▸ TASK ITEM: Repeat what the lines below say, word for word, and skip every image.

▸ Limb landmark coordinates:
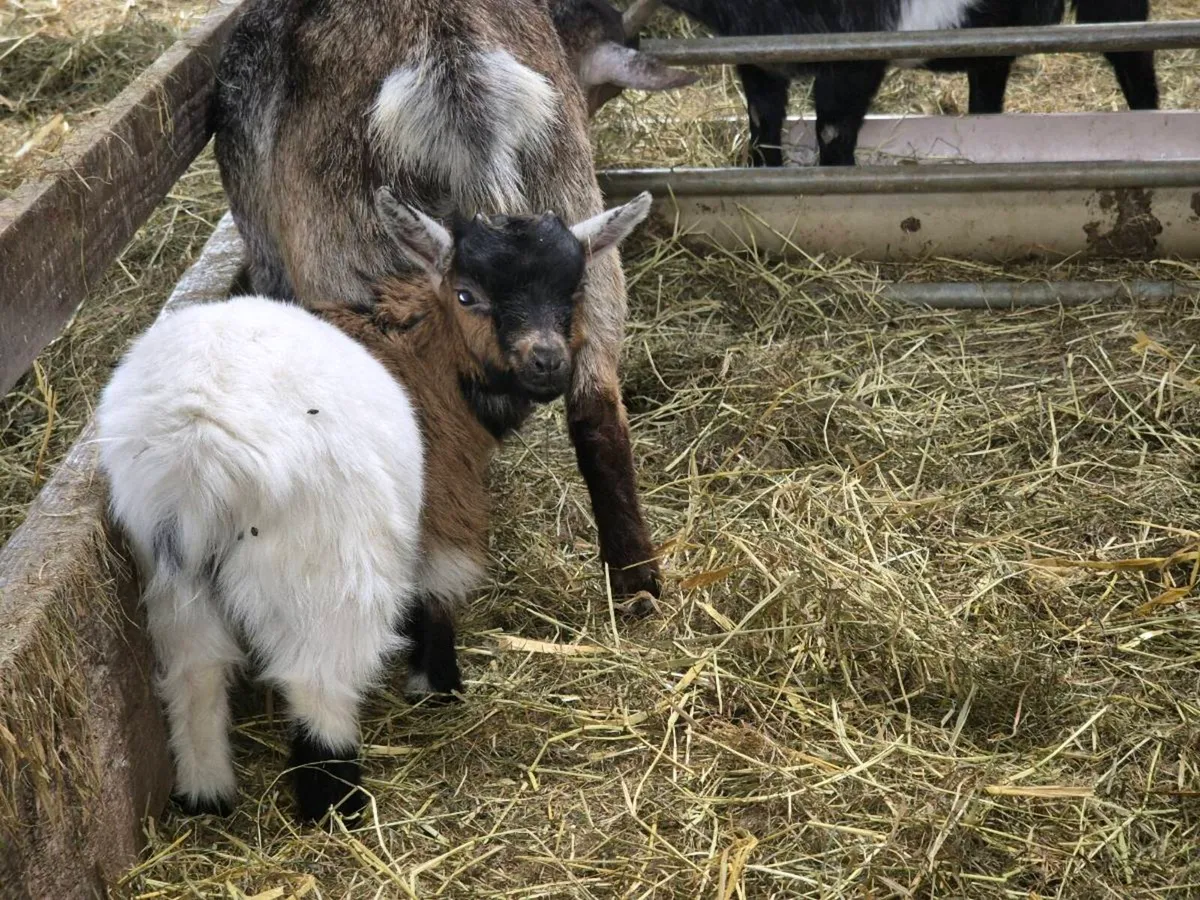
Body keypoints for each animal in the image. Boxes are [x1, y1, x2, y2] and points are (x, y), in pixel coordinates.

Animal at [97, 187, 653, 824]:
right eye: (467, 293)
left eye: (575, 289)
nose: (548, 362)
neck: (419, 348)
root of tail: (198, 444)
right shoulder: (444, 499)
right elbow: (438, 588)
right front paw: (437, 683)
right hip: (327, 557)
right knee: (318, 674)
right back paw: (335, 799)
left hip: (170, 562)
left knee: (196, 670)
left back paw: (206, 795)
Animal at [633, 0, 1158, 166]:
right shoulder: (757, 58)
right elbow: (763, 128)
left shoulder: (855, 59)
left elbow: (833, 132)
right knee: (989, 80)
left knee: (1132, 53)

▸ TASK RESULT:
Body keypoints for each animal in the image. Boxes are [x1, y1, x2, y2] and points are (x, y), in pixel coordinates.

Animal at [97, 187, 653, 824]:
right eye: (467, 293)
left eye: (575, 289)
nose: (548, 362)
neck: (419, 348)
root of tail: (198, 444)
right shoulder: (444, 499)
right elbow: (438, 588)
right front paw: (437, 683)
right hip: (327, 557)
right knee: (318, 674)
right back paw: (335, 799)
left hip: (170, 562)
left knee: (196, 670)
left back paw: (206, 795)
Animal at [633, 0, 1158, 166]:
right shoulder: (757, 58)
right elbow: (763, 128)
left shoulder: (855, 59)
left elbow: (833, 132)
right knee: (989, 80)
left knee: (1132, 53)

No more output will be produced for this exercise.